#### Task objective
Search the listing below for the line containing "left ear: (208, 75)". From there through the line containing "right shoulder: (210, 214)", transcribe every line exactly, both ends included.

#### Data for processing
· · · ·

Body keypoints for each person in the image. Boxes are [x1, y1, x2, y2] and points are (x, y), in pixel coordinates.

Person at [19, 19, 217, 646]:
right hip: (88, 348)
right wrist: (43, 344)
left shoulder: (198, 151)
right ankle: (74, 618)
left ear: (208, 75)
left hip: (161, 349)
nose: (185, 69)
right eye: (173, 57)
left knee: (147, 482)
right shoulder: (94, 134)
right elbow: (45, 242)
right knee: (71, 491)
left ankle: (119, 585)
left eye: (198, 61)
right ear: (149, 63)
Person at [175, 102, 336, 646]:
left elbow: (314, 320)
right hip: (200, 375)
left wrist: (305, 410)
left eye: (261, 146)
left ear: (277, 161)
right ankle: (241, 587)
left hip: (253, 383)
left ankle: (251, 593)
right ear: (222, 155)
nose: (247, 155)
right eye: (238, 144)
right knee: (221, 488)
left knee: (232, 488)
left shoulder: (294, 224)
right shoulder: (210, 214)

· · · ·

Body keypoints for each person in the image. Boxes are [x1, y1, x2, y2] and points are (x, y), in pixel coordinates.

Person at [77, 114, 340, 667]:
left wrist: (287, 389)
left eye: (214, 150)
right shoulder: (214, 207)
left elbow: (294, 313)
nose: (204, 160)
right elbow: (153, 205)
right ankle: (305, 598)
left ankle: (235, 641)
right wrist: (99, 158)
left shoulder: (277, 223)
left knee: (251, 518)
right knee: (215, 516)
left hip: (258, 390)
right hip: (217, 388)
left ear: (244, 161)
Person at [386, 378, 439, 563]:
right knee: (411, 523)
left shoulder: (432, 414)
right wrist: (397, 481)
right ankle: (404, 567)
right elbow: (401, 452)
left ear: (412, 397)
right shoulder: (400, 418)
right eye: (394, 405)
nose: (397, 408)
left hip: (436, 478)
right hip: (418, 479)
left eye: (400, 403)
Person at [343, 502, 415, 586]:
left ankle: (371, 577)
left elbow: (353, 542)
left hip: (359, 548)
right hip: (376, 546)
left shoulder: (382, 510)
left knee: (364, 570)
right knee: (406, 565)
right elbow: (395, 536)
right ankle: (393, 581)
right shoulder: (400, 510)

· · · ·

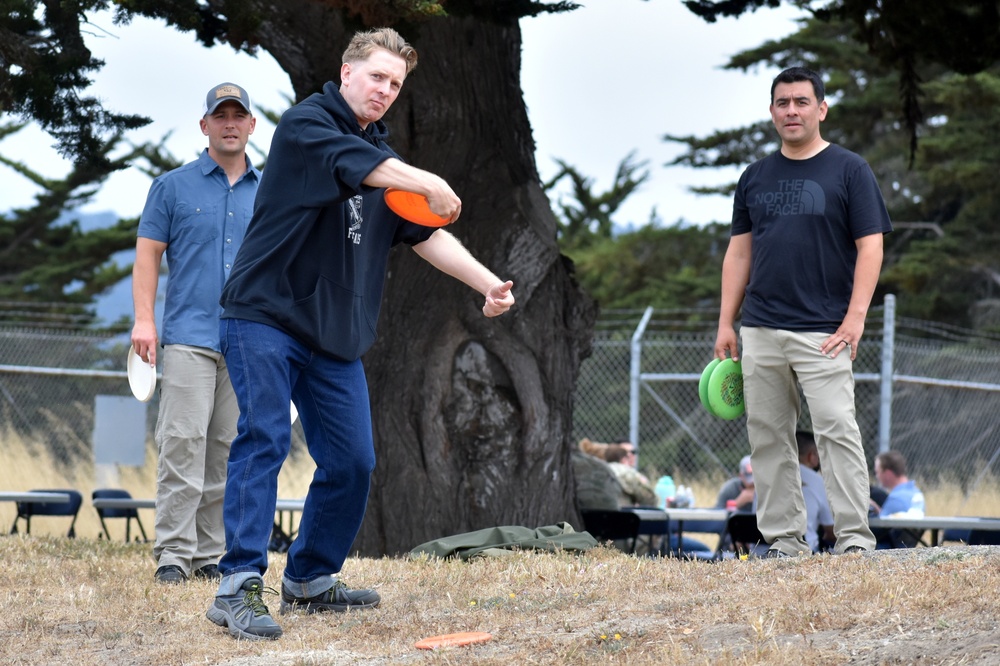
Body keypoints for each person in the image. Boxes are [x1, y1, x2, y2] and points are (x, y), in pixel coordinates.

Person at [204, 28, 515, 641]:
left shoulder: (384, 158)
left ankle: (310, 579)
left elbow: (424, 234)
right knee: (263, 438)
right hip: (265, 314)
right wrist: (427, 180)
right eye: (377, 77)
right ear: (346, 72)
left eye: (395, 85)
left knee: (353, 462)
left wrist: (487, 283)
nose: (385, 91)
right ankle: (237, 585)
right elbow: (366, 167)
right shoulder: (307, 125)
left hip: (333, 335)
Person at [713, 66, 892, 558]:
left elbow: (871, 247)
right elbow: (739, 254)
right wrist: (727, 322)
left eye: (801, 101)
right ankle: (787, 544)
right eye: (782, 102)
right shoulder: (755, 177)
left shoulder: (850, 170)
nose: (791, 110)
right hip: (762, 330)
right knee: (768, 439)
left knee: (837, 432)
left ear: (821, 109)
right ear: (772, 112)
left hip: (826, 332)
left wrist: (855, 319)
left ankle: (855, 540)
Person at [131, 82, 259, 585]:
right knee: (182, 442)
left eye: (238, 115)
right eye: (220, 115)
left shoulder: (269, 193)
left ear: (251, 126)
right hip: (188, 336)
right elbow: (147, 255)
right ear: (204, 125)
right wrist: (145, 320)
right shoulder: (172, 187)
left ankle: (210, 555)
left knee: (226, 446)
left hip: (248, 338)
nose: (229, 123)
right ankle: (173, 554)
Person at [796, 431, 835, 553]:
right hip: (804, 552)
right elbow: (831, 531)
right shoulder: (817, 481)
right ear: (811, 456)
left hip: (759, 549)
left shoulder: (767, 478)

· · · ·

#### Expected answer
left ear: (208, 75)
left hip: (161, 349)
nose: (185, 69)
right eye: (173, 57)
left knee: (147, 482)
right shoulder: (94, 134)
right elbow: (45, 242)
right knee: (71, 491)
left ankle: (119, 585)
left eye: (198, 61)
right ear: (149, 63)
Person at [175, 102, 336, 646]:
left elbow: (314, 320)
right hip: (200, 375)
left wrist: (305, 410)
left eye: (261, 146)
left ear: (277, 161)
right ankle: (241, 587)
left hip: (253, 383)
left ankle: (251, 593)
right ear: (222, 155)
nose: (247, 155)
right eye: (238, 144)
right knee: (221, 488)
left knee: (232, 488)
left shoulder: (294, 224)
right shoulder: (210, 214)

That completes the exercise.